INSTRUCTION 1 >> Reproduce the dataset records exactly, starting with their very first line and going down through the line containing "sletters, notifications", both included, and omit the pictures.

PROVIDED TEXT >>
•••

One of the most common misperceptions socialists encounter in the world of mainstream politics is the idea that socialism describes government intervention in the economy. That raises the question: whose government? People who view the world in liberal terms tend to have a mystified view of the state. They see it as a neutral body standing over society, capable of acting as a referee in disputes between classes. Socialists have attacked this idea since at least the time of Marx. The state, socialists have long held, is not a neutral body but rather what Marx and Engels called the “organized power of one class for oppressing another,” meaning the state in the capitalist epoch is “a committee for managing the common affairs of the whole bourgeoisie.” Put in simpler terms, the modern state is a tool for the capitalist class as a whole to protect its interests by imposing its will on the working class.

Even a century and a half hence, it is not safe to put this issue to rest. The most prominent self-described socialists in America, Bernie Sanders and the “Squad,” continue to frame socialism largely in terms of securing a “fair deal” for the working class, a deal mediated by the government as it currently exists. Reformist socialists of this type do not necessarily believe that the state is a neutral entity—they would be the first to recognize that policymaking is caught in the vice grip of corporate lobbying—but their entire strategy to achieve what they consider socialism is premised on the idea that the state is neutral territory. In other words, the problem with the state is that the wrong people are running it. If you elect the right people, say the reformists, you can make the government work for you. If only it were that easy.

First, let us be clear: setting aside where the problem stems from, there can be no argument about whose interests the United States government currently serves. If you need evidence that ours is a government by, of, and for the capitalist class, you need only look around you. Reforms like  a mandatory living wage, universal healthcare, tuition-free college, and the Green New Deal all enjoy the support of commanding popular majorities as high as seventy percent of the voting public, yet the federal minimum wage is at its lowest point in terms of real value since 1956 as one in ten households struggle to afford food, tens of thousands of people die every year because they cannot afford healthcare, more than forty million Americans have gone into debt to pay for college, and rather than take action to address the looming climate apocalypse, the government is poised to greenlight a massive new oil extraction project that will release as much carbon dioxide as 66 coal plants firing simultaneously. At every turn, we see “our” government obstructing reforms that would transform the lives of working-class people to instead protect and expand the vast ill-gotten fortunes of the capitalist class.

•••

[Dataset records]
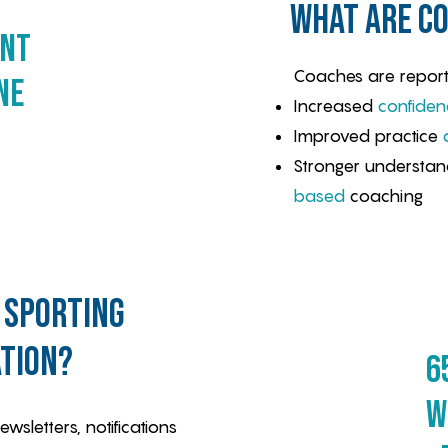
what are co
ent
Coaches are report
ne
Increased
confiden
Improved practice
Stronger understan
based
coaching
 sporting
tion?
6
w
sletters, notifications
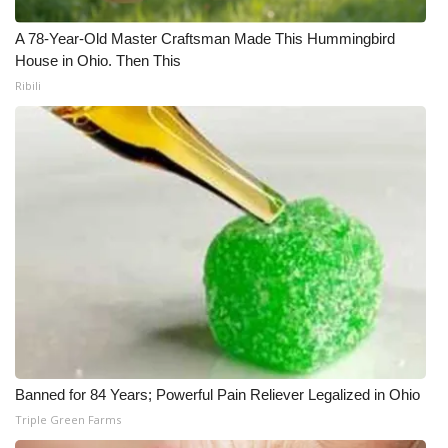
What’s On
A 78-Year-Old Master Craftsman Made This Hummingbird
House in Ohio. Then This
Ion Plus
Ribili
ABOUT US
FCC Applications
About WCBI-TV
Contact Us
Employment
WCBI FCC Reports
Banned for 84 Years; Powerful Pain Reliever Legalized in Ohio
Triple Green Farms
Intern With Us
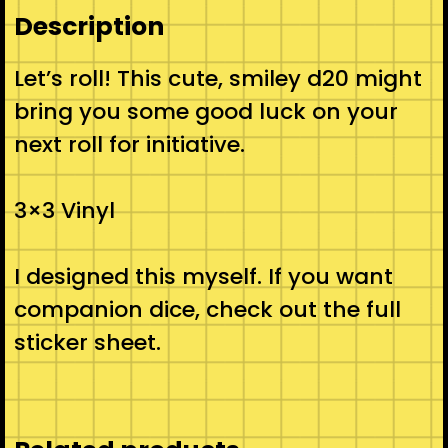
Description
Let’s roll! This cute, smiley d20 might
bring you some good luck on your
next roll for initiative.
3×3 Vinyl
I designed this myself. If you want
companion dice, check out the full
sticker sheet.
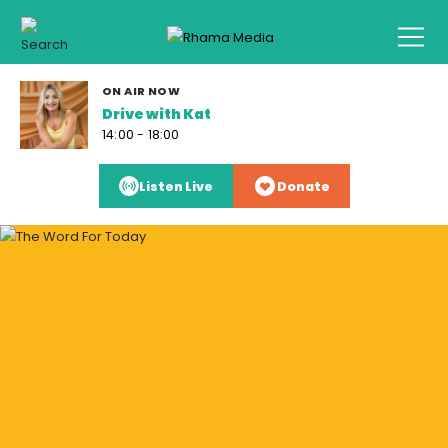
ON AIR NOW
Drive with Kat
14:00 - 18:00
Listen Live
Donate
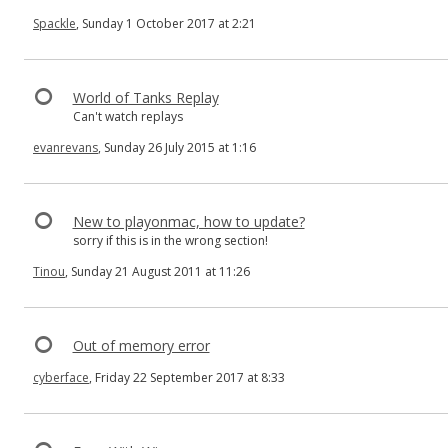
Spackle
, Sunday 1 October 2017 at 2:21
World of Tanks Replay
Can't watch replays
evanrevans
, Sunday 26 July 2015 at 1:16
New to playonmac, how to update?
sorry if this is in the wrong section!
Tinou
, Sunday 21 August 2011 at 11:26
Out of memory error
cyberface
, Friday 22 September 2017 at 8:33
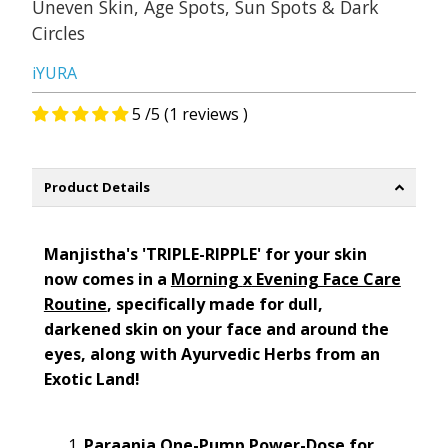
Uneven Skin, Age Spots, Sun Spots & Dark
Circles
iYURA
5 /5 (1 reviews )
Product Details
Manjistha's
'TRIPLE-RIPPLE'
for your skin
now comes in a
Morning
x
Evening Face Care
Routine
,
specifically made for
dull,
darkened
skin on your
face and around the
eyes
,
along with Ayurvedic Herbs from an
Exotic Land!
Paraania
One-Pump Power-Dose for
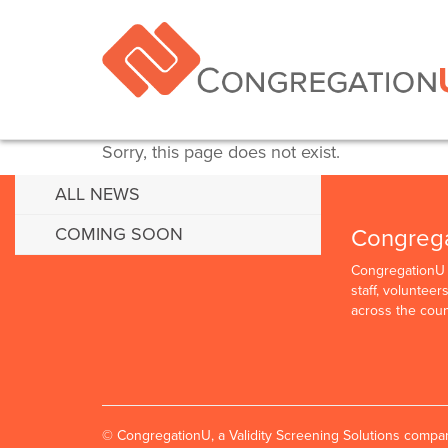
Sorry, this page does not exist.
ALL NEWS
Congreg
COMING SOON
CongregationU p
staff, voluntee
across the coun
© CongregationU, a Validity Screening Solutions comp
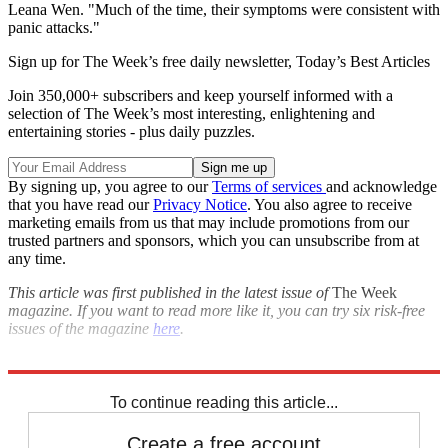
Leana Wen. "Much of the time, their symptoms were consistent with
panic attacks."
Sign up for The Week’s free daily newsletter,
Today’s Best Articles
Join 350,000+ subscribers and keep yourself informed with a
selection of The Week’s most interesting, enlightening and
entertaining stories - plus daily puzzles.
By signing up, you agree to our
Terms of services
and acknowledge
that you have read our
Privacy Notice
. You also agree to receive
marketing emails from us that may include promotions from our
trusted partners and sponsors, which you can unsubscribe from at
any time.
This article was first published in the latest issue of
The Week
magazine. If you want to read more like it, you can try six risk-free
issues of the magazine
here
.
Explore More
drugs
Briefing
To continue reading this article...
Create a free account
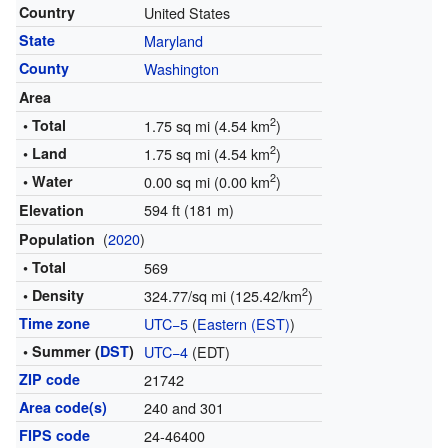
Country
United States
State
Maryland
County
Washington
Area
2
• Total
1.75 sq mi (4.54 km
)
2
• Land
1.75 sq mi (4.54 km
)
2
• Water
0.00 sq mi (0.00 km
)
594 ft (181 m)
Elevation
(
2020
)
Population
• Total
569
2
• Density
324.77/sq mi (125.42/km
)
Time zone
UTC−5
(
Eastern (EST)
)
• Summer (
DST
)
UTC−4
(EDT)
ZIP code
21742
Area code(s)
240 and 301
FIPS code
24-46400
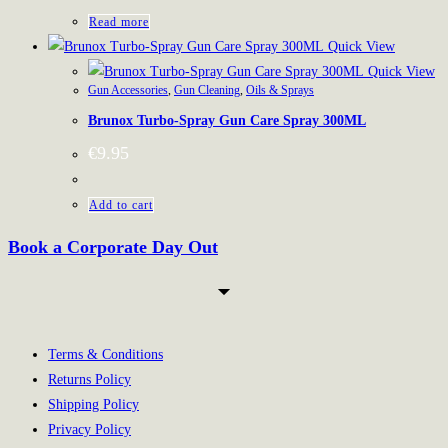
Read more
Quick View
Quick View
Gun Accessories
,
Gun Cleaning
,
Oils & Sprays
Brunox Turbo-Spray Gun Care Spray 300ML
€
9.95
Add to cart
Book a Corporate Day Out
Terms & Conditions
Returns Policy
Shipping Policy
Privacy Policy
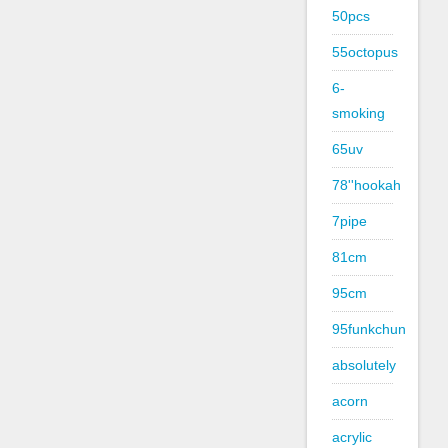
50pcs
55octopus
6-
smoking
65uv
78''hookah
7pipe
81cm
95cm
95funkchun
absolutely
acorn
acrylic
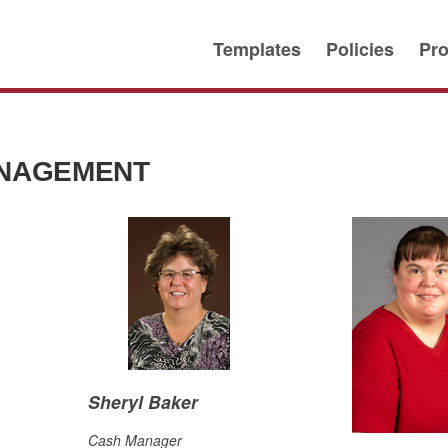
Templates
Policies
Pro
NAGEMENT
Sheryl Baker
Cash Manager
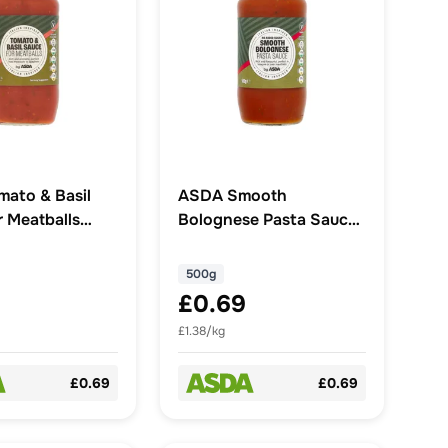
ato & Basil
ASDA Smooth
r Meatballs
Bolognese Pasta Sauce
500g
500g
£0.69
£1.38/kg
£0.69
£0.69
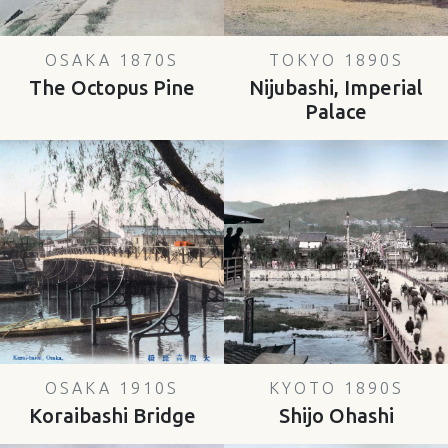
OSAKA 1870S
TOKYO 1890S
The Octopus Pine
Nijubashi, Imperial
Palace
OSAKA 1910S
KYOTO 1890S
Koraibashi Bridge
Shijo Ohashi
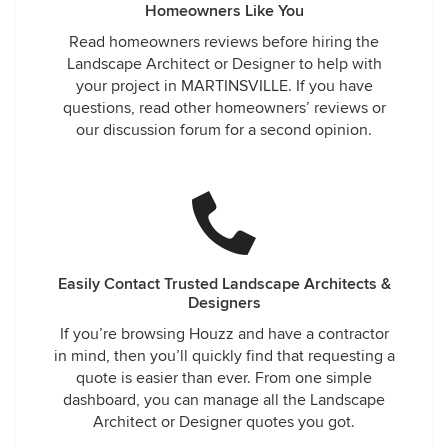
Homeowners Like You
Read homeowners reviews before hiring the
Landscape Architect or Designer to help with
your project in MARTINSVILLE. If you have
questions, read other homeowners’ reviews or
our discussion forum for a second opinion.
Easily Contact Trusted Landscape Architects &
Designers
If you’re browsing Houzz and have a contractor
in mind, then you’ll quickly find that requesting a
quote is easier than ever. From one simple
dashboard, you can manage all the Landscape
Architect or Designer quotes you got.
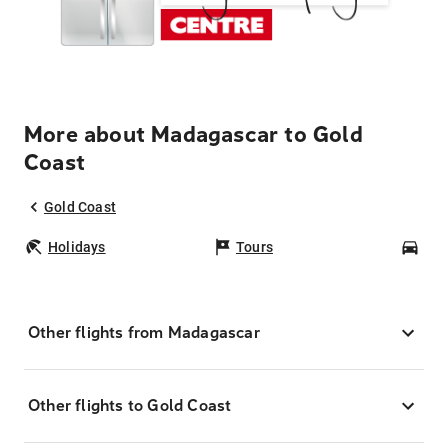
More about Madagascar to Gold
Coast
Gold Coast
Holidays
Tours
Car
Other flights from Madagascar
Other flights to Gold Coast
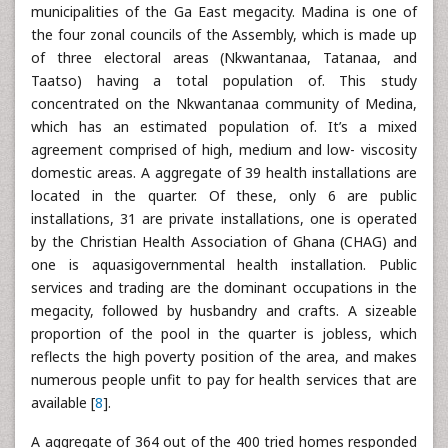
municipalities of the Ga East megacity. Madina is one of
the four zonal councils of the Assembly, which is made up
of three electoral areas (Nkwantanaa, Tatanaa, and
Taatso) having a total population of. This study
concentrated on the Nkwantanaa community of Medina,
which has an estimated population of. It’s a mixed
agreement comprised of high, medium and low- viscosity
domestic areas. A aggregate of 39 health installations are
located in the quarter. Of these, only 6 are public
installations, 31 are private installations, one is operated
by the Christian Health Association of Ghana (CHAG) and
one is aquasigovernmental health installation. Public
services and trading are the dominant occupations in the
megacity, followed by husbandry and crafts. A sizeable
proportion of the pool in the quarter is jobless, which
reflects the high poverty position of the area, and makes
numerous people unfit to pay for health services that are
available [
8
].
A aggregate of 364 out of the 400 tried homes responded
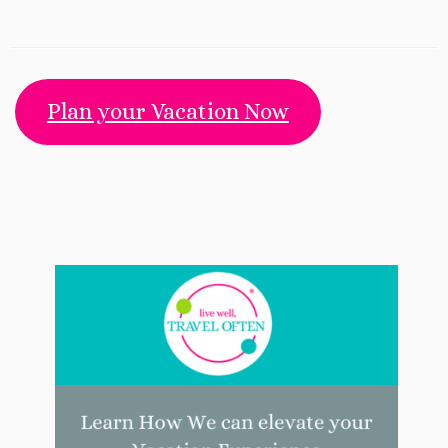
Plan your Vacation Now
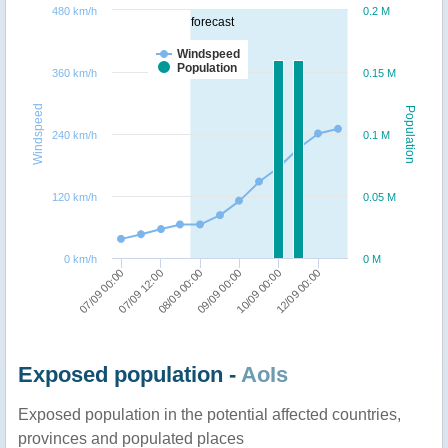
480 km/h
0.2 M
forecast
Windspeed
Population
360 km/h
0.15 M
Windspeed
Population
240 km/h
0.1 M
120 km/h
0.05 M
0 km/h
0 M
07/09 00:00
09/09 00:00
07/09 12:00
10/09 00:00
08/09 00:00
12/09 00:00
Exposed population -
AoIs
Exposed population in the potential affected countries,
provinces and populated places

•••

INSTRUCTION 2 >> Resume the essay on socialism and the capitalist state, picking up right after its final sentence.

RESULT 1 >>
what are co
ent
Coaches are report
ne
Increased
confiden
Improved practice
Stronger understan
based
coaching
 sporting
tion?
6
w
sletters, notifications

RESULT 2 >>
When these class antagonisms flare up in more dramatic ways, the government’s loyalties are even more apparent. When millions of working-class people rose up to demand community control of law enforcement in 2020, police at all levels of government arrested over 13,000 people and beat, gassed, and shot at countless others. Local governments uniformly increased police funding the following year. When mineworkers in Alabama struck for higher wages and better hours in 2021, the National Labor Relations Board attempted to bankrupt their union by ordering it to pay the mine operators millions of dollars for “lost productivity” the following year. When rail workers across the country were prepared to strike over a lack of paid sick days in the fall of 2022, Congress declared the strike illegal and forced them to remain at work on their employers’ terms. When the people of Atlanta began protesting plans to create a new police training supercenter by leveling a large swath of the city’s forests while working-class issues like mass homelessness and crumbling infrastructure go unaddressed, state and local police began terrorizing the protesters, killing one and arresting forty-three others as “domestic terrorists” since December of 2022. A government like this one, which so flagrantly uses its power to subdue labor for the benefit of capital, is a natural enemy of the socialist movement, so it is no surprise that the current administration considers those “opposed to all forms of capitalism” to be “a key component” of the “domestic terrorism threat.”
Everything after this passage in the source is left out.